Estar diante dos maiores animais terrestres em seu habitat natural transpareceu para mim algo como a revelação de um movimento fundamental ao debate ambiental e climático. Foi como se eu tivesse testemunhado a fé que os animais têm na natureza e o respeito que dá a si mesmo o povo africano que mantém essas grandes áreas como fontes de expectativas de reversão da realidade indesejável a que está submetida o planeta.

Cada qual com a sua plasticidade, as terras altas do Ngorongoro e as planícies do Serengeti chamaram a minha atenção de forma especial. A primeira, pela densa floresta tropical que se atravessa rumo ao topo da montanha de 2.440m de altitude, e pela paisagem que se descortina com a cratera de 304 quilômetros quadrados e 600 metros de profundidade. A segunda, pela imensidão de um ecossistema de 45 mil quilômetros quadrados, dos quais dois terços estão na Tanzânia e um terço no Quênia.

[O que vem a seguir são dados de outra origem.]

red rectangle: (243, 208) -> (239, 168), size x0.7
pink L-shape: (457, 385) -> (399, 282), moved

A cratera do Ngorongoro resulta do que os geólogos chamam de 'caldeira', ou seja, um afundamento que se dá após erupções ou afastamento de placas tectônicas. Mais de cinquenta espécies de animais convivem nesse espaço ovalado, com cerca de 21 quilômetros de leste a oeste, e de 18 quilômetros de norte a sul. No centro da cratera, o lago Magadi assegura as condições de nutrição da flora e da fauna que preenche o seu interior. E cada ser, cada grupo e cada espécie segue o seu ritmo no equilíbrio da cadeia alimentar.

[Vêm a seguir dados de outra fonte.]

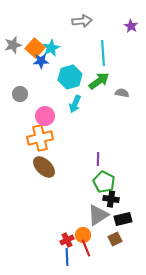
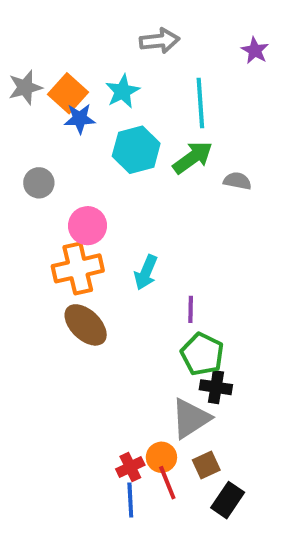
cyan star: (51, 48) -> (123, 91), moved
cyan arrow: (75, 104) -> (146, 272), moved
black rectangle: (123, 219) -> (228, 500), moved, turned -42
brown square: (115, 239) -> (206, 465), moved

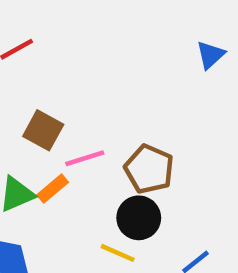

Na altitude entre 1.600 e 1.800 metros do Serengeti é onde se dá a surpreendente migração cíclica dos grandes animais por planícies que ultrapassam horizontes de pastos e sombras, poeiras e alagados. A rota é definida pelo regime de chuvas e disponibilidade de alimentos. Neste mês de junho eles estão rumando da Tanzânia, onde a pastagem começa a secar, para o Quênia que, no momento, parou de chover, mas que estará com verde farto por volta de outubro, quando esse ciclo será concluído.

Quando manadas de milhares de gnus e zebras passavam ao lado do Land Cruiser Toyota em que estava, eu sentia uma vibração energizante e vital. Elefantes marchando em fila e grupos de hipopótamos relaxando nos rios projetavam em mim a calma que existe nas forças reais. Filhotes de leões desfilando em locas de pedras com suas mães e guepardos deslocando-se com suas crias no descampado da savana também sinalizavam que o destino desses animais é uma aposta no destino do planeta.

O constante movimento dos grandes animais da África em reservas preservadas é um tesouro que o continente berço da humanidade oferece à permanência do mundo. Nas savanas abertas a grande migração ficam para trás os caminhantes que não resistem à trajetória, enquanto um número semelhante nasce durante o percurso. Inquietante!